## PROMPT
Copy the data from the line containing "At how many" down to the end, changing every "series" to "trace" and leaving everything else unchanged. Omit the pictures.

======== RECORDS TO PROCESS ========

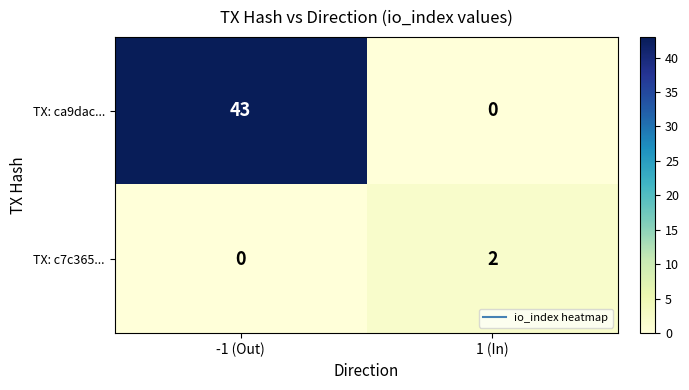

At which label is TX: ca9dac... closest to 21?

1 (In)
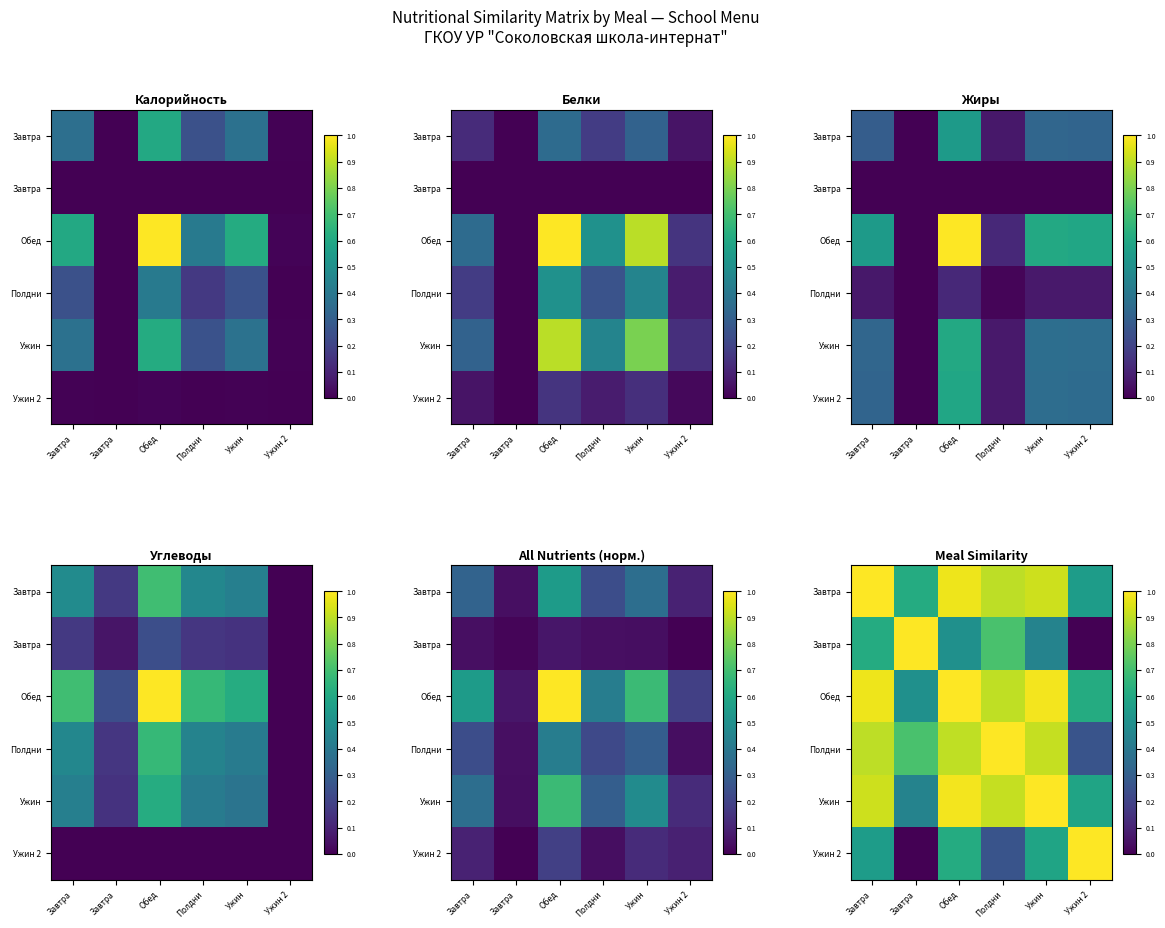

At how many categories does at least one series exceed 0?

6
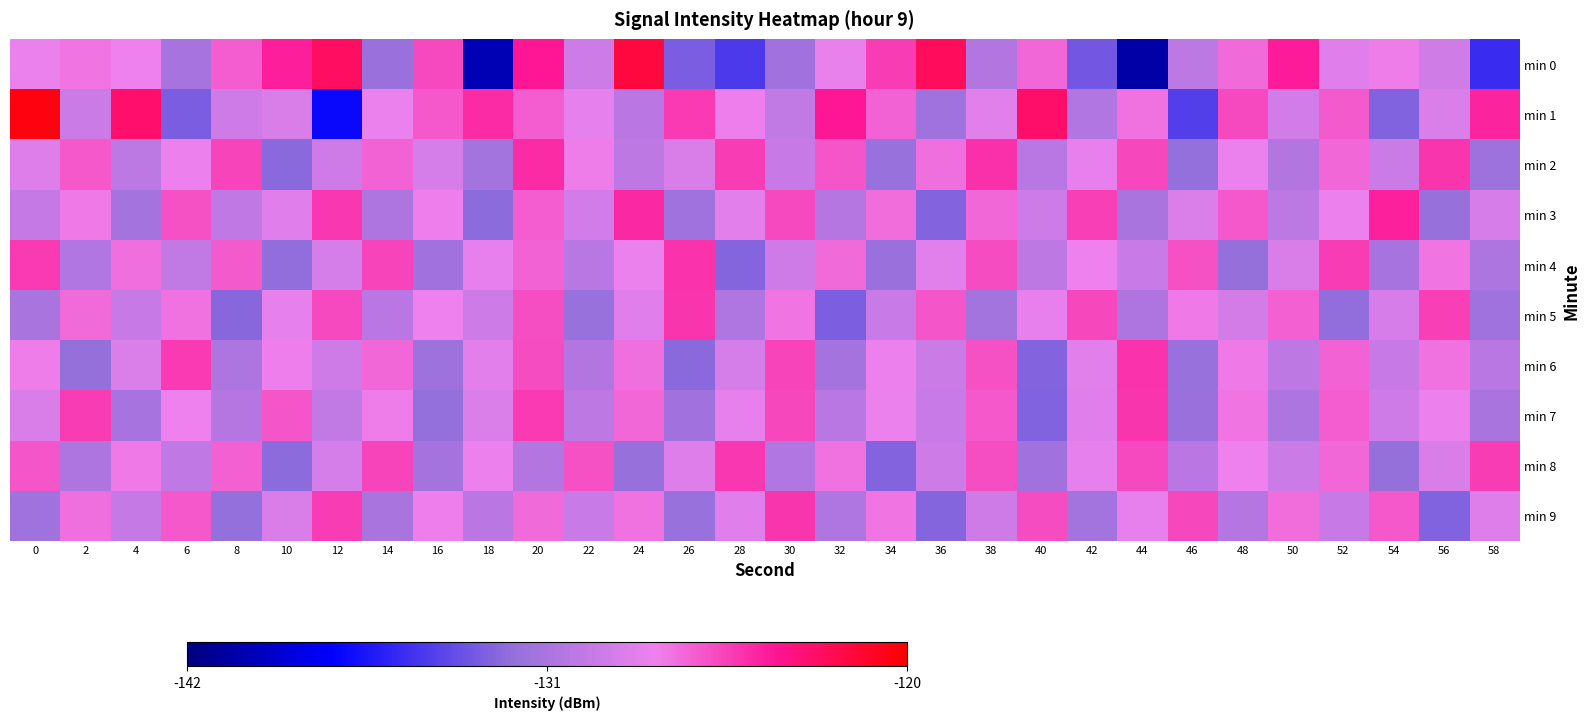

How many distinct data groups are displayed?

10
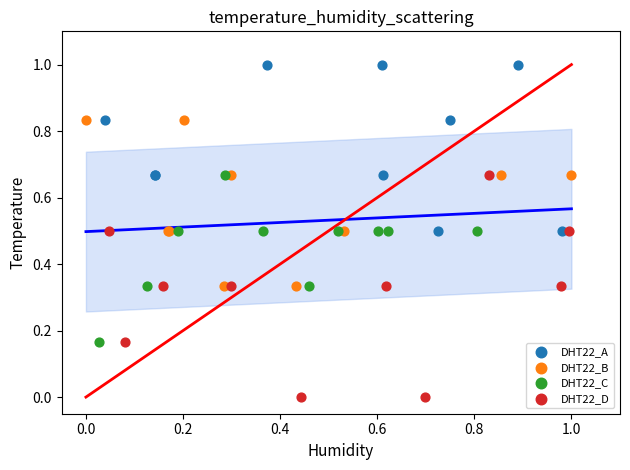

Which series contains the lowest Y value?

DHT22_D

========

## THE COMPLETED TASK
At how many categories does at least one trace exceed 0?

6

How many distinct data groups are displayed?

10

Which trace contains the lowest Y value?

DHT22_D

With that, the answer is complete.